Straipsnyje bandoma atsakyti į klausimą, kaip Gilles’o Deleuze’o ir Felixo Guattari geismo samprata atsispindi jų politinėje filosofijoje. Tyrinėjama geismo mašinų ir jų gamybos koncepcija, jų santykis su sociumo struktūra ir kapitalo logika. Savo veikaluose šie du autoriai teigia, kad geismo mašinos kuria materialią revoliucinę energiją, kuri nuolat konfrontuoja tiek su sociumo normomis, tiek su kapitalistine priespauda. Tačiau, pasak jų, tokią energiją sociumas mėgina represuoti, paversti revoliucinį geismą fašistiniu „tvirtos rankos“ geismu, o kapitalas fetišizuoja, suprekina ir pritaiko savo tikslams. Šiame tekste, remiantis tiek Deleuze’o ir Guattari, tiek jų sekėjų tekstais, daroma prielaida, kad geismo mašinos sociumo represijoms ir kapitalistiniam suprekinimui gali priešintis pasirinkdamos atstumtųjų terpėje gimstančias kūrybingas ir radikalias mažosios politikos strategijas.
Pagrindiniai žodžiai: geismas, geismo mašinos, sociumas, reakcija, kapitalas, suprekinimas, revoliucija, mažoji politika.
Desire and Liberation in Political Philosophy of G. Deleuze and F. Guattari
Kasparas Pocius
Summary
The article analyzes Deleuze and Guattari’s concepts of desire and desiring-machines, their origins and workings in the organized structure of socius and in the capitalist regime as well as the revolutionary strategies and milieus that these desiring-machines engender. Contemporary social critique often distorts the notion of desire while linking it exclusively with capital that forces people to consume identities and commodities. Meanwhile, in the conception of Deleuze and Guattari desire is a material revolutionary energy which constantly aims to confront the norms of both socius and capitalist repressions. Unfortunately, this energy is continually under the threat of being appropriated and inactivated by socius, and it also undergoes the risk of being fetishized and commodified by capital, which makes desire serve its aims of seeking profit and extracting surplus value. Desiring-machines attempt to break through to the other side of socius and capital, the former of which is decoded and deterritorialized, whereas the latter is too limited to deal with desire as an absolute limit of socius. Capital is unable to commodify potential revolutionary energy or to absorb it in another way. However, in the structure of socius active and creative desire may be reversed into reactionary fascist desire of hierarchy, exploitation, humiliation, slavery and death.
The molar order of socius is distinguished by a clear structure and hierarchy where individuals have fixed identities. However, capital tries to demolish those structures and deterritorialize socius by following the desiring-machines. The discipline, laws and norms are substituted by the flexible axiomatic of capitalism, which (whenever possible) can adjust itself to the demands of desire or regenerate to the former repressive forms of command. Such milieu gives rise to a single monolithic molar class. Therefore, today the conflict lies not between the capitalist class and the working class but between the class and those who are outside the class – minor people, creating minor politics in molecular milieu.
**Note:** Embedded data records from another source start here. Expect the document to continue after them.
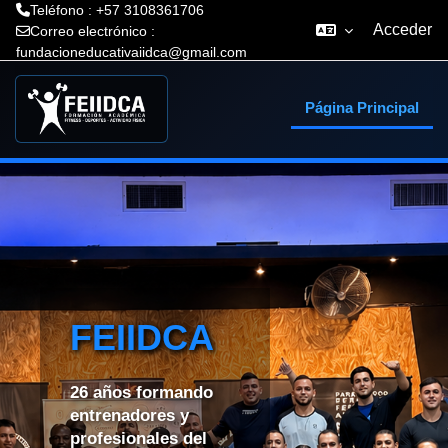
Teléfono : +57 3108361706
Acceder
Correo electrónico :
fundacioneducativaiidca@gmail.com
Salta al contenido principal
Página Principal
FEIIDCA
26 años formando
entrenadores y
profesionales del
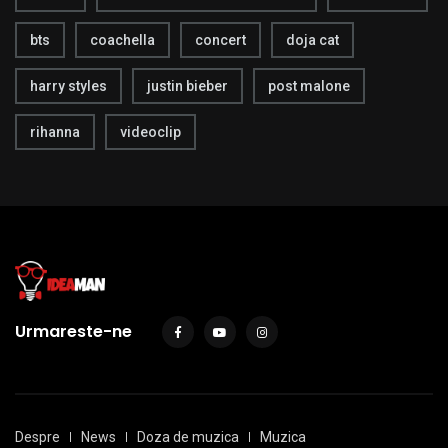
bts
coachella
concert
doja cat
harry styles
justin bieber
post malone
rihanna
videoclip
Urmareste-ne
Despre
News
Doza de muzica
Muzica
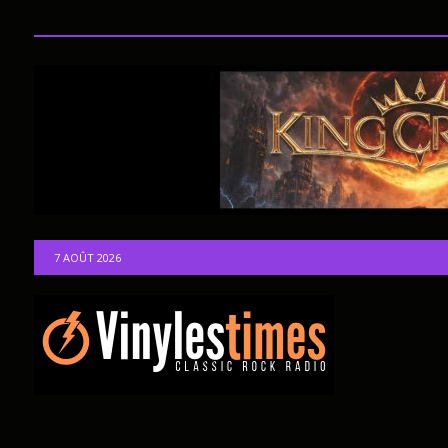
7 AOÛT 2026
There is a paradox in the conception of minor politics by Deleuze and Guattari. Although this kind of politics originates in the space that is oppressed by socius and capital, however such space can become highly active, creative and radical. Desire as a material basis for creativity becomes a powerful revolutionary potential. Minor politics is based not on identification or representation of somebody’s interests, but on permanent creativity. This politics emerges within the milieu of mutual communication and intellect as well as uncommodified affectivity and sexuality and it embodies revolutionary desire in everyday practices of self-valorization.
Keywords: desire, desiring-machines, socius, reaction, capital, commodification, revolution, minor politics.